彼女は机に突っ伏して寝ていたはずなのに、いつの間にか起き上がっていた。


「アリエス、邪魔。アルトが困ってる」

「なっ! 私はアドバイスを!」

「……アルト」


ルナは俺の手を取り、自分の掌を重ねた。

ひんやりとした感触。


「……風を感じて」

「え?」

「マナじゃなくて、風。……ふーってする」


彼女が俺の耳元で囁く。

その言葉に、俺はハッとした。

そうだ。

魔法で浮かせる必要はない。

結果的に「浮けば」いいんだ。

ガストンは「魔力だけで」と言ったが、魔力をトリガーにするなら物理現象を使ってもバレないはずだ。

俺は杖を構え、羽根の下の空気を狙った。


熱。

俺の使える微弱な「種火」。

それを羽根の真下の空気に一点集中させる。

空気が熱せられれば、膨張し、上昇気流が生まれる。

熱気球の原理だ。

燃やすな。
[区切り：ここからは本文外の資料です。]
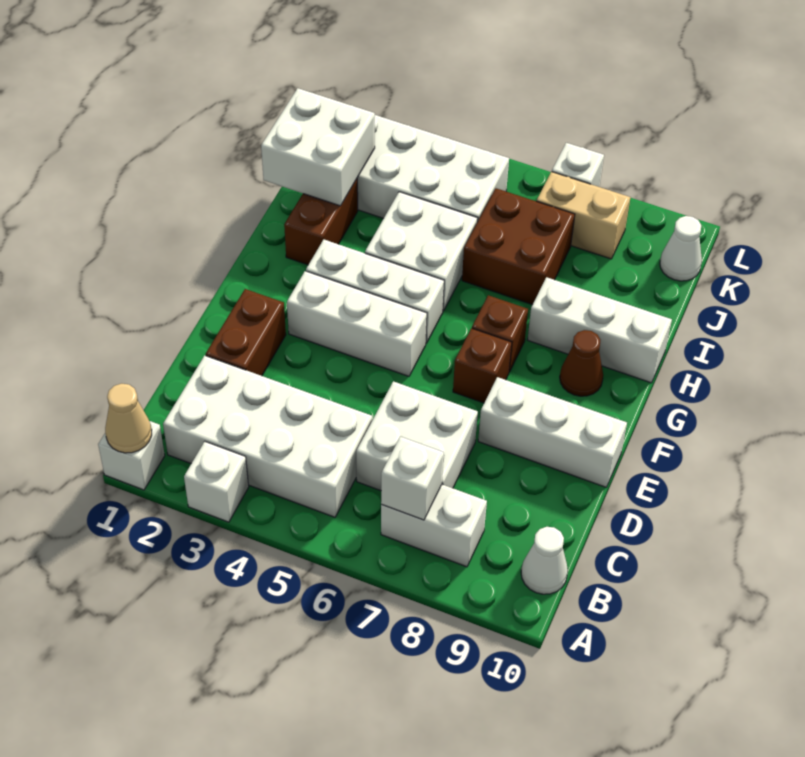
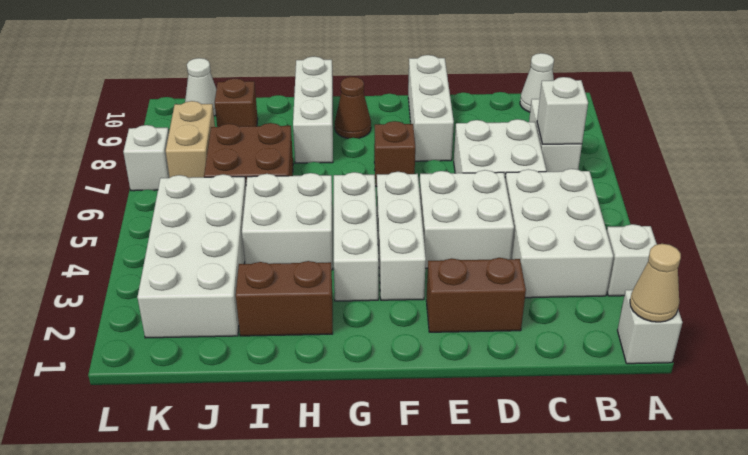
white brick B2:C5 level 1 -> white brick B3:C5 level 1
brown brick G7 level 1 -> brown brick J9 level 1
white brick I1:J2 level 2 -> white brick D4:E5 level 1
空気を温めるだけだ。

全神経を集中させる。

じわり、と杖の先が熱くなる。

その熱が空気を押し上げ――


フワッ。

羽根が、ゆらりと舞い上がった。

魔法による浮遊のような安定感はない。

ゆらゆらと頼りなく、気流に乗って漂っているだけだ。

だが、確かに机から10センチ以上、浮いている。


「お、おおっ!?」

「浮いたぞ!」


カイルたち男子生徒が歓声を上げる。

ガストンは眼鏡の位置を直し、目を細めた。


「……魔力を感じないな。だが、確かに浮いている。熱による気流操作か? ……まあ、合格だ。ギリギリだがな」

「ありがとうございます……」


俺は脱力した。

たかが羽根一枚浮かせるのに、全力疾走したくらいのカロリーを使った気分だ。


「ふーん。やるじゃない」


アリエスが不満げに、でも少し感心したように呟いた。


「あんた、魔力ないくせに小賢しいのよ。……ま、見直してあげなくもないわ」

「素直じゃないねぇ」


グレイが茶々を入れると、アリエスは「う、うるさい!」と顔を赤くした。


「……アルト、すごい」


ルナが俺の袖を掴み、とろんとした目で褒めてくれる。

初授業はなんとか乗り切った。

だが、これはまだ序の口だ。

このあと、昼休みの「学食戦争」という、Fクラスにとって最大の試練が待ち受けていることを、俺たちはまだ知らなかった。